Exercise requirements => Give the data again exactly as written, skipping any pictures.

Human keypoint data =>

-*-

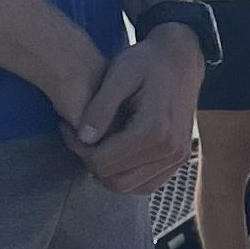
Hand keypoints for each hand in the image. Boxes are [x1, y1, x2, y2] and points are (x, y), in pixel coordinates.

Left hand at [68, 28, 200, 194]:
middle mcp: (169, 149)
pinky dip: (125, 176)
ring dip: (106, 172)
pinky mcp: (178, 161)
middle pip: (114, 179)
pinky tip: (115, 154)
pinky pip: (145, 185)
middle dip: (90, 161)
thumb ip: (99, 107)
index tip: (68, 128)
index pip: (103, 160)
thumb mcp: (119, 74)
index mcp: (155, 129)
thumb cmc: (148, 62)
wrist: (181, 60)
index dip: (78, 148)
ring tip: (96, 145)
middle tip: (79, 137)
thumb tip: (83, 138)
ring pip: (128, 187)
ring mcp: (177, 158)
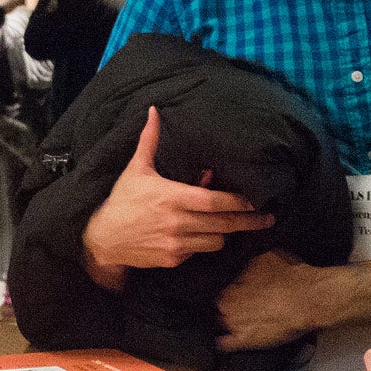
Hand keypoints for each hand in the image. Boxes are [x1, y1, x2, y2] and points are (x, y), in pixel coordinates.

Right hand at [81, 108, 275, 286]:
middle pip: (225, 224)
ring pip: (216, 241)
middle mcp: (178, 222)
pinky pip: (199, 252)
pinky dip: (201, 244)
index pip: (216, 201)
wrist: (102, 238)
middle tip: (268, 219)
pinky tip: (196, 235)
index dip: (239, 202)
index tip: (256, 200)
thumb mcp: (136, 169)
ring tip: (225, 224)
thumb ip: (150, 141)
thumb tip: (153, 110)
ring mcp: (177, 243)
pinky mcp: (173, 259)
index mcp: (173, 197)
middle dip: (250, 221)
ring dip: (222, 233)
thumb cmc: (121, 200)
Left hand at [215, 251, 329, 350]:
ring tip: (238, 321)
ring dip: (223, 322)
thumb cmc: (290, 276)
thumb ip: (247, 260)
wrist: (307, 300)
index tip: (233, 290)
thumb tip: (240, 258)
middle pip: (216, 306)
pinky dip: (223, 342)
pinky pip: (222, 344)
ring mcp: (231, 324)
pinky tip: (228, 339)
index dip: (225, 289)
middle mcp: (224, 303)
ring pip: (217, 323)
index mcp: (227, 281)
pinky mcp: (242, 341)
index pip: (216, 286)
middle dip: (225, 305)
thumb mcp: (265, 256)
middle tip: (239, 304)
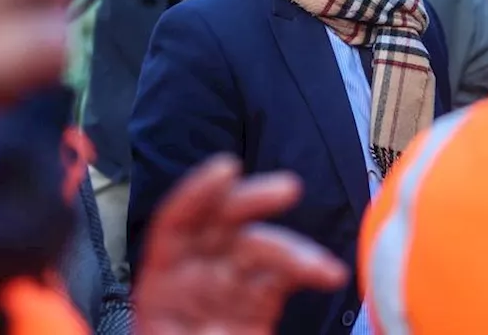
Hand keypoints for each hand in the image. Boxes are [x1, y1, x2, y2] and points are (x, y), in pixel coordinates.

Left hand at [133, 155, 348, 334]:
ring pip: (260, 250)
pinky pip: (283, 276)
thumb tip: (217, 326)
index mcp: (161, 285)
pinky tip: (326, 272)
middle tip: (288, 188)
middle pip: (222, 224)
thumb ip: (185, 330)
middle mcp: (195, 277)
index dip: (199, 192)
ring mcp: (228, 288)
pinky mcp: (258, 304)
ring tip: (322, 265)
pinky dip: (307, 270)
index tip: (228, 169)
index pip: (177, 223)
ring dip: (293, 250)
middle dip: (253, 200)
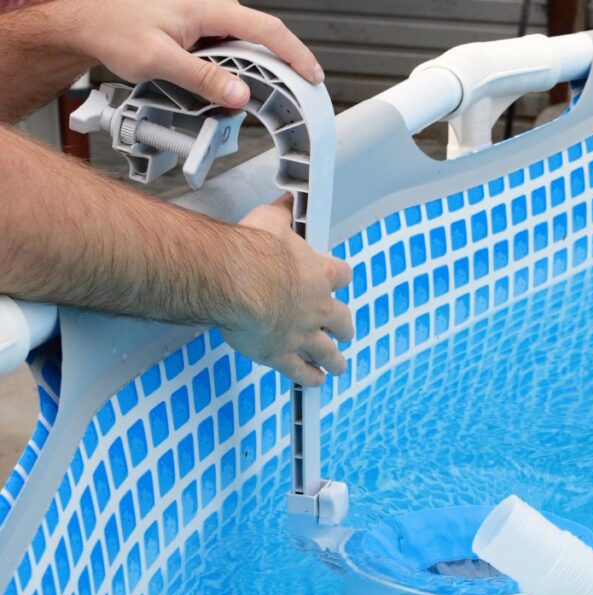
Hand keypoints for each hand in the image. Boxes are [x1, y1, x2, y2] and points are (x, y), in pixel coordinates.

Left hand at [60, 0, 322, 107]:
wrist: (86, 20)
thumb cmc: (114, 29)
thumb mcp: (158, 59)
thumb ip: (202, 78)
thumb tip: (241, 93)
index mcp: (208, 8)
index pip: (267, 29)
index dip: (296, 54)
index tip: (314, 76)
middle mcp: (211, 9)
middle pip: (263, 38)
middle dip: (284, 67)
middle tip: (300, 96)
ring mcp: (206, 20)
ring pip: (246, 47)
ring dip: (259, 73)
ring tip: (266, 99)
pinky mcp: (198, 32)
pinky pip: (229, 51)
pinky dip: (239, 72)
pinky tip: (233, 90)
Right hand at [224, 196, 352, 386]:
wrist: (235, 281)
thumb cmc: (249, 250)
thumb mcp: (268, 221)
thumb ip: (280, 214)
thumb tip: (286, 202)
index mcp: (316, 274)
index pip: (341, 275)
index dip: (341, 277)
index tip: (340, 279)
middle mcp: (315, 306)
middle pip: (342, 319)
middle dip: (345, 326)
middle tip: (346, 331)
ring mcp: (301, 332)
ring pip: (327, 351)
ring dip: (335, 359)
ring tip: (339, 365)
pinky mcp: (280, 353)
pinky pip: (300, 370)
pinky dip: (309, 377)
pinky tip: (315, 381)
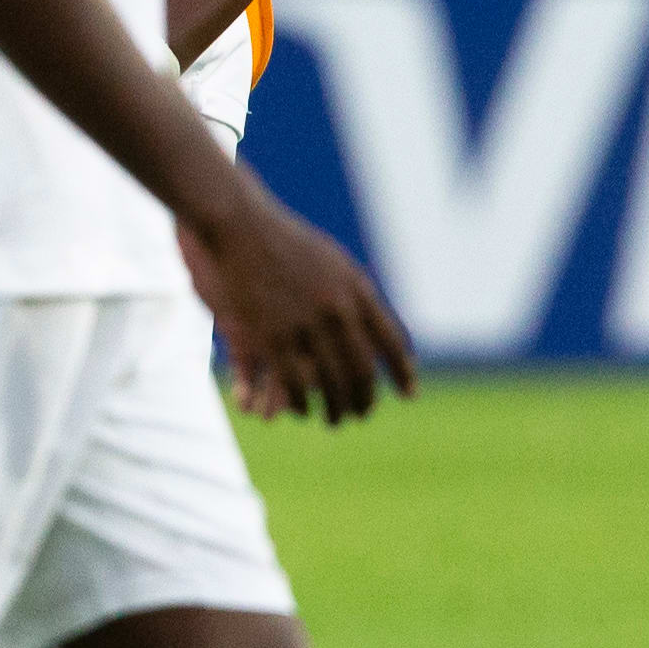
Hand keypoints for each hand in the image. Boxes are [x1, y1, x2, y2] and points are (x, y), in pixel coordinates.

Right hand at [177, 186, 417, 424]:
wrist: (239, 226)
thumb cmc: (284, 242)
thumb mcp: (332, 262)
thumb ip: (355, 293)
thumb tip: (378, 324)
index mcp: (355, 290)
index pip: (389, 342)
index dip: (402, 372)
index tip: (409, 395)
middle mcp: (335, 309)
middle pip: (360, 369)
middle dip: (365, 398)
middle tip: (363, 414)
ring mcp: (303, 323)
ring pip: (329, 382)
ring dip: (335, 408)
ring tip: (335, 420)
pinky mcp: (270, 335)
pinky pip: (292, 382)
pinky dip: (301, 402)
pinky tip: (302, 410)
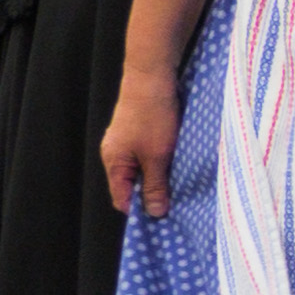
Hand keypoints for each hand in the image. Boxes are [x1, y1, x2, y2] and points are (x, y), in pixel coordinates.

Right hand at [99, 68, 180, 220]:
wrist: (152, 75)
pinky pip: (148, 154)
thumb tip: (154, 213)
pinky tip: (177, 162)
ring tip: (180, 183)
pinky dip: (161, 161)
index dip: (141, 211)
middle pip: (132, 185)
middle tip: (177, 203)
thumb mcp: (157, 156)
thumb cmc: (152, 115)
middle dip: (153, 194)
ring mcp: (126, 140)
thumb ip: (155, 185)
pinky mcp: (138, 130)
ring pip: (143, 169)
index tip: (163, 219)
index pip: (122, 199)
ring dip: (160, 177)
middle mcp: (115, 153)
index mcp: (114, 163)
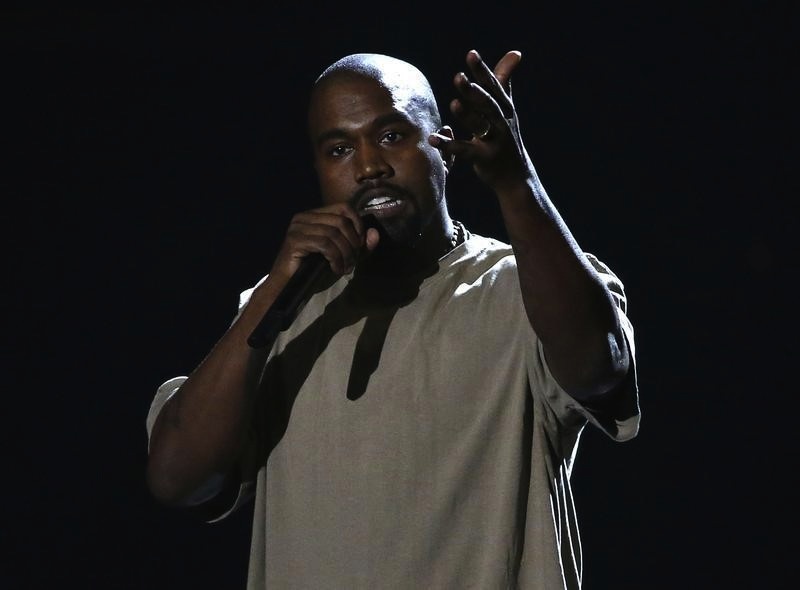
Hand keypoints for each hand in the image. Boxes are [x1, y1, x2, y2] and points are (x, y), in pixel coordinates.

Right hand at [271, 203, 379, 278]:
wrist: (289, 286)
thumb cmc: (314, 271)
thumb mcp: (343, 256)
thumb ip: (360, 246)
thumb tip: (375, 233)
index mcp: (315, 215)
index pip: (344, 207)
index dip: (357, 224)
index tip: (360, 245)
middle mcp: (304, 216)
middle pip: (341, 221)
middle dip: (352, 243)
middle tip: (352, 262)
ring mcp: (298, 227)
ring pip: (334, 233)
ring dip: (345, 254)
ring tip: (345, 268)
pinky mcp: (295, 240)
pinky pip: (325, 244)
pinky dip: (335, 258)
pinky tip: (335, 269)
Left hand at [430, 49, 533, 191]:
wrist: (516, 176)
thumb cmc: (506, 138)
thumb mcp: (507, 109)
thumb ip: (504, 82)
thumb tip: (515, 53)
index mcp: (505, 108)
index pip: (493, 86)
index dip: (482, 70)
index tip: (471, 54)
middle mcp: (503, 123)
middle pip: (488, 104)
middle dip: (474, 91)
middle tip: (459, 78)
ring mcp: (496, 142)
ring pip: (481, 126)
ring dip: (467, 115)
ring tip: (453, 103)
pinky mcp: (485, 159)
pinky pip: (465, 151)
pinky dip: (449, 145)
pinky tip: (432, 139)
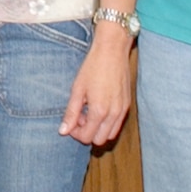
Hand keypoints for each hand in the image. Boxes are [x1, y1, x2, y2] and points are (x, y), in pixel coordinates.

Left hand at [59, 28, 132, 146]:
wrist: (112, 51)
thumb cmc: (92, 67)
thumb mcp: (77, 89)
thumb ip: (71, 112)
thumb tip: (62, 131)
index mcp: (100, 111)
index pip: (87, 137)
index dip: (75, 133)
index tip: (70, 120)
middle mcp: (114, 114)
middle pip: (99, 140)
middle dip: (87, 132)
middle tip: (79, 116)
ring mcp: (122, 110)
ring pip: (110, 134)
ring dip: (98, 129)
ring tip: (88, 111)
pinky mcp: (127, 105)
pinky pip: (117, 124)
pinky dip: (107, 122)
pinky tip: (98, 106)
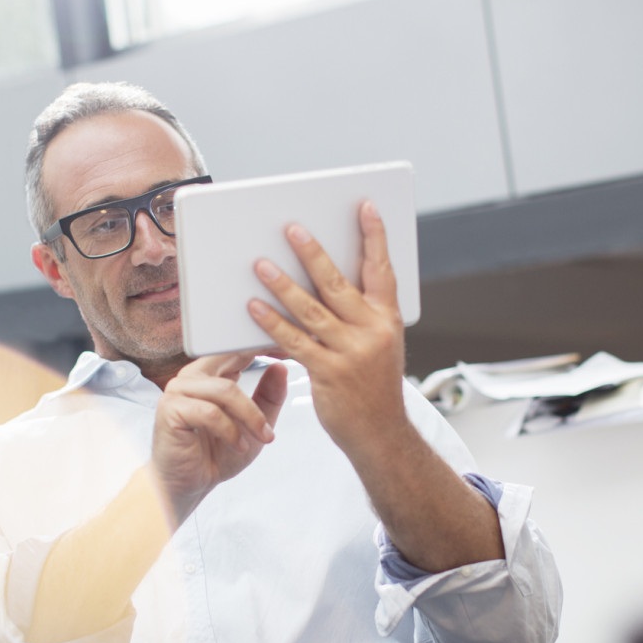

-*-

Your solution =>
Hand keypoints for each hand in the image. Boxes are [x1, y1, x2, y2] and points are (x, y), in pixel coordinates.

Left hand at [68, 28, 200, 194]:
middle mcp: (169, 149)
pinky dip: (125, 176)
ring dip: (106, 172)
pinky mcp: (178, 161)
middle pip: (114, 179)
pinky tip: (115, 154)
pinky pip: (145, 185)
middle dip: (90, 161)
thumb ip: (99, 107)
index tip: (68, 128)
index pip: (103, 160)
thumb mcp: (119, 74)
index mcp: (155, 129)
thumb cmc: (148, 62)
wrist: (181, 60)
index dip: (78, 148)
ring tip: (96, 145)
middle tip: (79, 137)
thumb tip: (83, 138)
ring pip: (128, 187)
ring mcp: (177, 158)
Hand keypoints for each hand in the image. Boxes are [x1, y1, x2, y2] and points are (x, y), in pixel coordinates.

Right hand at [81, 108, 275, 286]:
middle pip: (225, 224)
ring pip: (216, 241)
middle mcp: (178, 222)
pinky pip: (199, 252)
pinky dip: (201, 244)
index pip: (216, 201)
wrist: (102, 238)
middle tip: (268, 219)
pinky tip: (196, 235)
index dip: (239, 202)
index tip: (256, 200)
thumb mcp: (136, 169)
ring tip: (225, 224)
thumb ip: (150, 141)
thumb tip: (153, 110)
ring mcp: (177, 243)
pinky mcp: (173, 259)
index mcp: (173, 197)
middle dip: (250, 221)
ring dip: (222, 233)
thumb cmc: (121, 200)
Left hand at [215, 251, 329, 350]:
ring tip: (238, 321)
ring dip: (223, 322)
thumb cmc: (290, 276)
thumb ip: (247, 260)
wrist: (307, 300)
index tip: (233, 290)
thumb tip: (240, 258)
middle pip: (216, 306)
pinky dip: (223, 342)
pinky pip: (222, 344)
ring mcp: (231, 324)
pinky tip: (228, 339)
index dip: (225, 289)
middle mcp: (224, 303)
ring pip: (217, 323)
index mcp: (227, 281)
pinky mcp: (242, 341)
index pip: (216, 286)
middle dip: (225, 305)
thumb mcp: (265, 256)
middle tip: (239, 304)
Hand keypoints for each hand in the image. Boxes are [x1, y1, x2, y2] and points are (x, y), in pixel coordinates.

Left hand at [133, 155, 348, 334]:
ring pip: (260, 250)
pinky pip: (283, 276)
thumb tip: (217, 326)
index mcp: (161, 285)
pinky tip: (326, 272)
middle tip: (288, 188)
middle pip: (222, 224)
thumb ip: (185, 330)
middle mcp: (195, 277)
index dip: (199, 192)
ring mcp: (228, 288)
pinky mcp: (258, 304)
ring tip: (322, 265)
pinky dip: (307, 270)
index tip: (228, 169)
index pip: (177, 223)
ring dip: (293, 250)
middle dip: (253, 200)
Hand keypoints for each hand in the image. Boxes are [x1, y1, x2, y2] and points are (x, y), in pixel coordinates.

Left hand at [60, 0, 322, 107]:
wrist: (86, 20)
thumb cmc: (114, 29)
thumb mcp: (158, 59)
thumb ip: (202, 78)
thumb tip: (241, 93)
index mcp: (208, 8)
index pip: (267, 29)
index dip: (296, 54)
index tip: (314, 76)
middle mcp: (211, 9)
middle pip: (263, 38)
middle dip: (284, 67)
middle tip: (300, 96)
ring mcp: (206, 20)
ring pip: (246, 47)
ring dip: (259, 73)
ring tip: (266, 99)
pinky mcp: (198, 32)
pinky pip: (229, 51)
pinky dip: (239, 72)
pinky tip: (233, 90)
Right hand at [224, 196, 352, 386]:
wrist: (235, 281)
thumb cmc: (249, 250)
thumb mcp: (268, 221)
thumb ip: (280, 214)
thumb tip: (286, 202)
index mcp: (316, 274)
index pip: (341, 275)
index dip: (341, 277)
index tip: (340, 279)
middle mcp: (315, 306)
middle pip: (342, 319)
middle dip: (345, 326)
middle tip: (346, 331)
ring mcp: (301, 332)
ring pip: (327, 351)
ring dip: (335, 359)
ring tip: (339, 365)
pinky mcp: (280, 353)
pinky pip: (300, 370)
pinky dip: (309, 377)
pinky tip: (315, 381)
Hand keypoints for each hand in the image. Boxes are [x1, y1, x2, y2] and points are (x, y), in pixel coordinates.

Right hand at [177, 186, 417, 424]:
wrist: (239, 226)
thumb cmc: (284, 242)
thumb mcp: (332, 262)
thumb ip: (355, 293)
thumb tip: (378, 324)
index mcp: (355, 290)
index pip: (389, 342)
index dip: (402, 372)
index tip: (409, 395)
middle mcp: (335, 309)
middle pip: (360, 369)
middle dip: (365, 398)
middle tip: (363, 414)
ring mcp: (303, 323)
ring pip: (329, 382)
ring dip: (335, 408)
ring tip: (335, 420)
pinky mcp: (270, 335)
pinky pip: (292, 382)
pinky dip: (301, 402)
pinky tip: (302, 410)
Hand keypoints for each hand in the image. Boxes are [x1, y1, x2, y2] and points are (x, y), in pixel coordinates.

Right hand at [99, 68, 180, 220]:
wrist: (152, 75)
pinky pip: (148, 154)
thumb tip: (154, 213)
pinky tip: (177, 162)
ring tip: (180, 183)
pinky dip: (161, 161)
index dip: (141, 211)
middle pip: (132, 185)
middle tip: (177, 203)
thumb mcp: (157, 156)
thumb cmc: (152, 115)
middle dip: (153, 194)
ring mcp: (126, 140)
thumb ip: (155, 185)
pinky mcp: (138, 130)
ring pip: (143, 169)
index tip: (163, 219)
index pip: (122, 199)
ring dip: (160, 177)
middle mcp: (115, 153)
index mcp: (114, 163)
Hand keypoints for each hand in the image. Boxes are [x1, y1, x2, y2] and points are (x, y), in pixel coordinates.

Right hand at [271, 203, 379, 278]:
wrist: (289, 286)
thumb cmc: (314, 271)
thumb mcp: (343, 256)
thumb ip: (360, 246)
thumb tip: (375, 233)
index mcp: (315, 215)
index pip: (344, 207)
index dip: (357, 224)
index tip: (360, 245)
middle mcp: (304, 216)
middle pip: (341, 221)
middle dip: (352, 243)
middle tip: (352, 262)
ring mcp: (298, 227)
ring pip: (334, 233)
ring dip: (345, 254)
ring tip: (345, 268)
pinky mcp: (295, 240)
pinky pip: (325, 244)
pinky dip: (335, 258)
pinky tip: (335, 269)
Left hand at [430, 49, 533, 191]:
wrist: (516, 176)
thumb cmc: (506, 138)
thumb mcp: (507, 109)
thumb ip: (504, 82)
thumb tip: (515, 53)
index mcp: (505, 108)
index pip: (493, 86)
index dip: (482, 70)
index tip: (471, 54)
middle mcp: (503, 123)
middle pip: (488, 104)
middle dip: (474, 91)
middle tip: (459, 78)
ring mcp: (496, 142)
ring pip: (481, 126)
ring dip: (467, 115)
ring tip: (453, 103)
pinky mcp: (485, 159)
pinky pip: (465, 151)
pinky dip: (449, 145)
pinky tip: (432, 139)
Hand keypoints for each hand in the image. Boxes are [x1, y1, x2, y2] and points are (x, y), in pixel coordinates.

Left hand at [59, 28, 132, 146]:
wrist: (112, 51)
thumb cmc: (92, 67)
thumb mcp: (77, 89)
thumb ip: (71, 112)
thumb tip: (62, 131)
index mcp: (100, 111)
index pip: (87, 137)
index dip: (75, 133)
index tip: (70, 120)
middle mcp: (114, 114)
middle pip: (99, 140)
middle dip: (87, 132)
middle tip: (79, 116)
ring mcp: (122, 110)
ring pip: (110, 134)
ring dip: (98, 129)
ring tip: (88, 111)
pinky mcp: (127, 105)
pinky pip: (117, 124)
pinky dip: (107, 122)
pinky tip: (98, 106)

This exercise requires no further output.